The room was brightly-lit from a bank of lights on the ceiling. The light was harsh, actinic. Four men stood around a table, trays and instruments all around them. A small form was on the table, covered in green surgical blankets. There was blood on the blankets.

“Get out of here!” one of the men said. “You’re not sterile!”

Deke swallowed. There was a lot of blood on the blankets. More on the aprons of the men, and on the tools scattered on trays around them.

“Did you hear me?”

Deke shot him.

The others yelped and backed away from the table. There were no other exits from the room except the large doors Deke had come through. He brandished the pistol and the men whimpered and backed against the wall. Sheep. Deke stepped closer to the table and jerked the surgical blankets back.

She was perhaps nine years old, and pale. Or, even healthy she’d have been pale. She was certainly pale now. Her body was lined with incisions and stitches. It looked as though they’d already had their harvest, but they’d taken the time to close her up. Deke looked around. “Where are they?”

“They?”

“Her bits,” he said. “The bits you lot took out.”

“In the tank, of course,” one of the men said, pointing. There was a small stasis unit near the wall, glowing with a full charge. “We had to protect them.”

Deke looked down. He blinked, hard. Several times. He heard his father’s voice in his head.
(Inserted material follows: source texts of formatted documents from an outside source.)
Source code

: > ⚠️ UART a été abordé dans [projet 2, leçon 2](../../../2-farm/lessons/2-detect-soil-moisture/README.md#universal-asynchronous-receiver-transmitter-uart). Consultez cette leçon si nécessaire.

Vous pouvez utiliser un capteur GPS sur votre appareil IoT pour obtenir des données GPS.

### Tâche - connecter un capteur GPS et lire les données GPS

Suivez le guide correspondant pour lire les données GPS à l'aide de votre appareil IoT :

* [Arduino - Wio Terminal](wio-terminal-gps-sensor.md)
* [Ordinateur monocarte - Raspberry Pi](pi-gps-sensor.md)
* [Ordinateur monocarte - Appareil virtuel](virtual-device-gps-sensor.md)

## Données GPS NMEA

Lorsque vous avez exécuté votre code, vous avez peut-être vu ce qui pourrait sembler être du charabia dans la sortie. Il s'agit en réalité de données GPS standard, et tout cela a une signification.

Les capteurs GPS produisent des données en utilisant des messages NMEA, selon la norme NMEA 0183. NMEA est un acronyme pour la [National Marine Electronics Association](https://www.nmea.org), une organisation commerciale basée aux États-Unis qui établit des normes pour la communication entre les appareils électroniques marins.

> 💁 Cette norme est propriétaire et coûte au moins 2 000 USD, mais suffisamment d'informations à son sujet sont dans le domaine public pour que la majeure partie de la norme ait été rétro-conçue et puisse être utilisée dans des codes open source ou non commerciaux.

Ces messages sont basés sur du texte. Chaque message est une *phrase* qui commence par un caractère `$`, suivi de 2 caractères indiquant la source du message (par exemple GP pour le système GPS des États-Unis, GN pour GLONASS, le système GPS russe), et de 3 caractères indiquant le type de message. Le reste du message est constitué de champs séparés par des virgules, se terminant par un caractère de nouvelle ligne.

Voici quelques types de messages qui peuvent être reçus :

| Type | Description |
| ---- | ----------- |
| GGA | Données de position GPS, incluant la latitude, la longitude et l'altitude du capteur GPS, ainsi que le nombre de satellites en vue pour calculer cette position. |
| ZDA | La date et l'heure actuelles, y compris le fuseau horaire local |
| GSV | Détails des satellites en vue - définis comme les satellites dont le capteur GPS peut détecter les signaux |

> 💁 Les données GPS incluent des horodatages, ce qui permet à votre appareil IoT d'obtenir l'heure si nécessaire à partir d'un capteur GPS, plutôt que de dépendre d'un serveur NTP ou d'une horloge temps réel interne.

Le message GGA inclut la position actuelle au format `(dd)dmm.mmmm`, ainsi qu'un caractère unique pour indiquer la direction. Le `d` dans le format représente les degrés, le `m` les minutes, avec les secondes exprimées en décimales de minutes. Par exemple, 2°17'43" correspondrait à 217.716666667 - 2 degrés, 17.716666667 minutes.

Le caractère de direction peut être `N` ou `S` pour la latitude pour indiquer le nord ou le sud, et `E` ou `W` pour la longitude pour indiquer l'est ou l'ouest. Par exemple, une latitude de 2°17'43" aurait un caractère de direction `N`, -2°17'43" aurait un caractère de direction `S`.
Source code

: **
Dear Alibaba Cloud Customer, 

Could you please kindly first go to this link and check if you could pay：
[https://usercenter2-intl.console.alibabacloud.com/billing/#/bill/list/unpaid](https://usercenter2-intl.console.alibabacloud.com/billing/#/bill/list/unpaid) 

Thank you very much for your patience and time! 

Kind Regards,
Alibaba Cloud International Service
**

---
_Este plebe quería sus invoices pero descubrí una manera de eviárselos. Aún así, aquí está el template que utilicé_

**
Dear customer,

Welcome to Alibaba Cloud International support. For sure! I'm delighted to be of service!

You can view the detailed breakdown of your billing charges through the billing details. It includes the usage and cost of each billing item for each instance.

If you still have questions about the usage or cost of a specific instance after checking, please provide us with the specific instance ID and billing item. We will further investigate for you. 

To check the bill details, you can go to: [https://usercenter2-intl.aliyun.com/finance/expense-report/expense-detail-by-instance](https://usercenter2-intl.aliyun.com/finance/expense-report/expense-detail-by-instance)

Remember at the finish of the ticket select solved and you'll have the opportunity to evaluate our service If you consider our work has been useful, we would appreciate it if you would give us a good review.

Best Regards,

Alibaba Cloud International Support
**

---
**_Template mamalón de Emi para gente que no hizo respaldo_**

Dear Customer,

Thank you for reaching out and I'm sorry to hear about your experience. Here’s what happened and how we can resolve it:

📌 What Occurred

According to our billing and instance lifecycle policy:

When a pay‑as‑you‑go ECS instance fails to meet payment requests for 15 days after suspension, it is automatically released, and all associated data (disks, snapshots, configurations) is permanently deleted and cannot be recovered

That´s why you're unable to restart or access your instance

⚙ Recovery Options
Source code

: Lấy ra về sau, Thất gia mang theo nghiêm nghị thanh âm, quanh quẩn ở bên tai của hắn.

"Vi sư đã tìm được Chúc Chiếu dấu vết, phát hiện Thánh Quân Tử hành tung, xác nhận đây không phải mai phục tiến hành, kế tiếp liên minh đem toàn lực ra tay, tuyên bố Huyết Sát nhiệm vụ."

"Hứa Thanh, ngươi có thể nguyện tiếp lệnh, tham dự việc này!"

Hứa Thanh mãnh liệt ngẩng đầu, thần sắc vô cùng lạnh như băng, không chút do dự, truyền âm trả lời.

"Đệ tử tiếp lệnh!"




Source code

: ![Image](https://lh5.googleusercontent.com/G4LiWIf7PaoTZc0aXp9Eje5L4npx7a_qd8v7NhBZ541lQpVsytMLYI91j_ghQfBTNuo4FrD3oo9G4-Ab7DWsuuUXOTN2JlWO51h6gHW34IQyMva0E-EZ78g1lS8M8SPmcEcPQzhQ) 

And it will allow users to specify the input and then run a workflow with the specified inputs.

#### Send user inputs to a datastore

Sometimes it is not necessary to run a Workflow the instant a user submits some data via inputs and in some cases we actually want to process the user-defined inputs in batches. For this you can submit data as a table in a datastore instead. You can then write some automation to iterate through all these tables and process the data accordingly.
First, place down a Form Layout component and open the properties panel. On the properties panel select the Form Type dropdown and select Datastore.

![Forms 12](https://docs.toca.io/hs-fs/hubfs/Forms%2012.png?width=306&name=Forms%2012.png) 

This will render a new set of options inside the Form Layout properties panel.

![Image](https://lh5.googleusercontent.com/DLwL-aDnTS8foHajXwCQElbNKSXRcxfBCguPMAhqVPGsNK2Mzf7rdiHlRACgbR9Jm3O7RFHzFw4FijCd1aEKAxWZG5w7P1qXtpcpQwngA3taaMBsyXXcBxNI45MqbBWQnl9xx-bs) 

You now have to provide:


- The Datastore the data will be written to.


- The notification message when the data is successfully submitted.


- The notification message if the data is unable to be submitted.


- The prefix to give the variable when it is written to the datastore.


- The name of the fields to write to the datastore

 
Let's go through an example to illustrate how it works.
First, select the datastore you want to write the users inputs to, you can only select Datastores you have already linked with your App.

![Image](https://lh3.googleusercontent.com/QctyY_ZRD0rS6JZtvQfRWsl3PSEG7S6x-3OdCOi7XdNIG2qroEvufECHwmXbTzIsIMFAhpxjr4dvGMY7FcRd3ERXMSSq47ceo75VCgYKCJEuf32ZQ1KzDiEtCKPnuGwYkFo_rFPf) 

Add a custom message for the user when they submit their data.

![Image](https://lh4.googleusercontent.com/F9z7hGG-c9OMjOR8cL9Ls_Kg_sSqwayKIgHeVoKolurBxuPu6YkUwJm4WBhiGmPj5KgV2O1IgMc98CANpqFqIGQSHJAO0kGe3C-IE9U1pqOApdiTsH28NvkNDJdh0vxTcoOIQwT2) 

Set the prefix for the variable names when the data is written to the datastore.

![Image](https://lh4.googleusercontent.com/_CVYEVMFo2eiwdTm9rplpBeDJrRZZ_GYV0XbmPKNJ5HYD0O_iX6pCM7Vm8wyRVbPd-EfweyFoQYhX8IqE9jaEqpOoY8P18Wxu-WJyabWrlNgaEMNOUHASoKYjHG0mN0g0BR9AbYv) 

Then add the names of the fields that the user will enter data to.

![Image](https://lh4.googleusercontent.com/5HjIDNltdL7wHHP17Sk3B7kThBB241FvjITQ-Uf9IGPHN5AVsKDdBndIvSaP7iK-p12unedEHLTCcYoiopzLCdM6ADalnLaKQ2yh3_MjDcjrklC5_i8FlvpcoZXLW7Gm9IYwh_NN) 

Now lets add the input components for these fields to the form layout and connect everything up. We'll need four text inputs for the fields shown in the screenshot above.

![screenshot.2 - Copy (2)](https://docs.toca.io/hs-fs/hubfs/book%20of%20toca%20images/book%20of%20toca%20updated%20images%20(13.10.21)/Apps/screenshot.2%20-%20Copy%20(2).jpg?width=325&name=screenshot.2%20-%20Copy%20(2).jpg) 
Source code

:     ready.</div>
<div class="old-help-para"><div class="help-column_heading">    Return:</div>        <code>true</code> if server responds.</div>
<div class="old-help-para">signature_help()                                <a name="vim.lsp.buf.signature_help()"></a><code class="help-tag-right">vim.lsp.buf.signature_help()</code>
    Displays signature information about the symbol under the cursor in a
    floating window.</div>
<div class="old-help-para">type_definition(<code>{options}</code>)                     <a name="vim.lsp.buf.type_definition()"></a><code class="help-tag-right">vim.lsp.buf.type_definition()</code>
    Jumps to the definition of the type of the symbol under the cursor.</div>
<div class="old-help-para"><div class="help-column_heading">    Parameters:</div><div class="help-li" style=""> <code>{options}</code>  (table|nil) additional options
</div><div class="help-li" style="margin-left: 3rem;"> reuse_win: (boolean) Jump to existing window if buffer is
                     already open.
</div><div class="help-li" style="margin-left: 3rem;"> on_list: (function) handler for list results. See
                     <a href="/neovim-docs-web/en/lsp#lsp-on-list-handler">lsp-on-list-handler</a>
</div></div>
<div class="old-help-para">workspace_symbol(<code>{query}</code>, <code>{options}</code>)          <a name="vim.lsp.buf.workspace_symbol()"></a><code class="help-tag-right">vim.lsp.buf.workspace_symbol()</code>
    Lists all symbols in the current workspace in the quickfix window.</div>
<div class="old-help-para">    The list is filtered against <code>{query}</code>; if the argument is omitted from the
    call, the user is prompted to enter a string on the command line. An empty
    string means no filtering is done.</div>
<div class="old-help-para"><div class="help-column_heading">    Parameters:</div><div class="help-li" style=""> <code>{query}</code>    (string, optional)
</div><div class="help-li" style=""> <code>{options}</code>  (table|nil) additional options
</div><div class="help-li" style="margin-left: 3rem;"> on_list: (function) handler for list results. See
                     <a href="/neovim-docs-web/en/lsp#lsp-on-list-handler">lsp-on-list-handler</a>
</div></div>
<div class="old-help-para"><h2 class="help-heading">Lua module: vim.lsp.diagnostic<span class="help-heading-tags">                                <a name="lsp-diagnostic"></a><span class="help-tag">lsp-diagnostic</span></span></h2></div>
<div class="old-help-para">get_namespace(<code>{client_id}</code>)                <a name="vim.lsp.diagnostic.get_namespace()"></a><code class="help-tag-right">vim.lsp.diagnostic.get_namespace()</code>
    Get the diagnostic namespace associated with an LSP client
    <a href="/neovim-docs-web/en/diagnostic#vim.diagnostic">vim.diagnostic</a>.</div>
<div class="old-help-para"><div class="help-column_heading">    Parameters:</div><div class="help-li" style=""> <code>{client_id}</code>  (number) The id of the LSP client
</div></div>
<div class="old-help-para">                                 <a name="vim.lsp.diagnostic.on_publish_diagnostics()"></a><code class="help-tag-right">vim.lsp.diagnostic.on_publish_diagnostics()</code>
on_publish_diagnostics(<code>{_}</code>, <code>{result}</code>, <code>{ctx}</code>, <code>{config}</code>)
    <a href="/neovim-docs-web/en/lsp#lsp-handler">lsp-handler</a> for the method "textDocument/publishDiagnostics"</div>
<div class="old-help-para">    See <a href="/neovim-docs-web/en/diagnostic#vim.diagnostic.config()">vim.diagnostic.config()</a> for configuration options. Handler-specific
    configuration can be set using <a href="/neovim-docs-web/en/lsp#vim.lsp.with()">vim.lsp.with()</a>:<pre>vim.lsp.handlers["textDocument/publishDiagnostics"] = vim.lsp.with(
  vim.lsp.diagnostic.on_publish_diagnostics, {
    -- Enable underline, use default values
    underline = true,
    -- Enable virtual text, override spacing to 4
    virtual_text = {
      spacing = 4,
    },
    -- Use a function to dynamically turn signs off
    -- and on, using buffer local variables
“Don’t let them fool you, lad,” he’d said, one of the last times Deke had seen him. “They’ll tell you about rights and liberties and what’s right. They’ll sell you a whole load of bullshit, if you let them. But it’s real simple.” He’d taken a swig of his pint and looked Deke straight in the eye. “The world doesn’t care. Nature, she don’t care about your rights. A tornado doesn’t care about your right to life. Viruses don’t care. A wolf, he don’t care about your right to protection. He’s gonna eat you, ‘cause he’s hungry and you’re soft. Don’t be soft, lad. Be the wolf.”

Deke looked at the little girl. Her hand was bandaged. He reached down and pulled the bandage back. Her pinky finger was missing, as was half of her ring finger. Deke frowned. “You’re going to sell her fingers?”

“No,” one of the docs said. “That was by instruction.”

“Instruction?”

“Mr. Johnson. He told us to take off her fingers.” The doc glanced at the others, but they weren’t talking. “Said it’d send the message he wanted.”

Deke blinked again. He holstered his pistol and gathered the small child up. Several tubes pulled free of her arms. Machines started beeping, and his mesh picked up a persistent warning about moving patients. He cradled the girl to his chest. As if she were his own.

“What are you going to do now?” the doc asked.

“Wait.”

“Wait? For what?” Deke said nothing. The doc frowned. “What are you wai—“ he collapsed. A wave of dizziness passed through Deke, and the yak princess whimpered. The doctors collapsed. There was a crash from outside in the corridor. Deke set the girl back down and stared at her.
The ork
—Deke looked up but saw nothing through the skylight.

>HE’S COMING IN.

Deke inhaled.
The world doesn’t care
. He opened the stasis tank and looked inside. Everything was sealed and tagged. He searched for a moment before he found the items he was looking for. They were quite small, and the miniature field generator barely held them, but they fit into the now-empty pocket at the small of his back. Deke closed the tank and turned around, facing the door. He drew the pistol.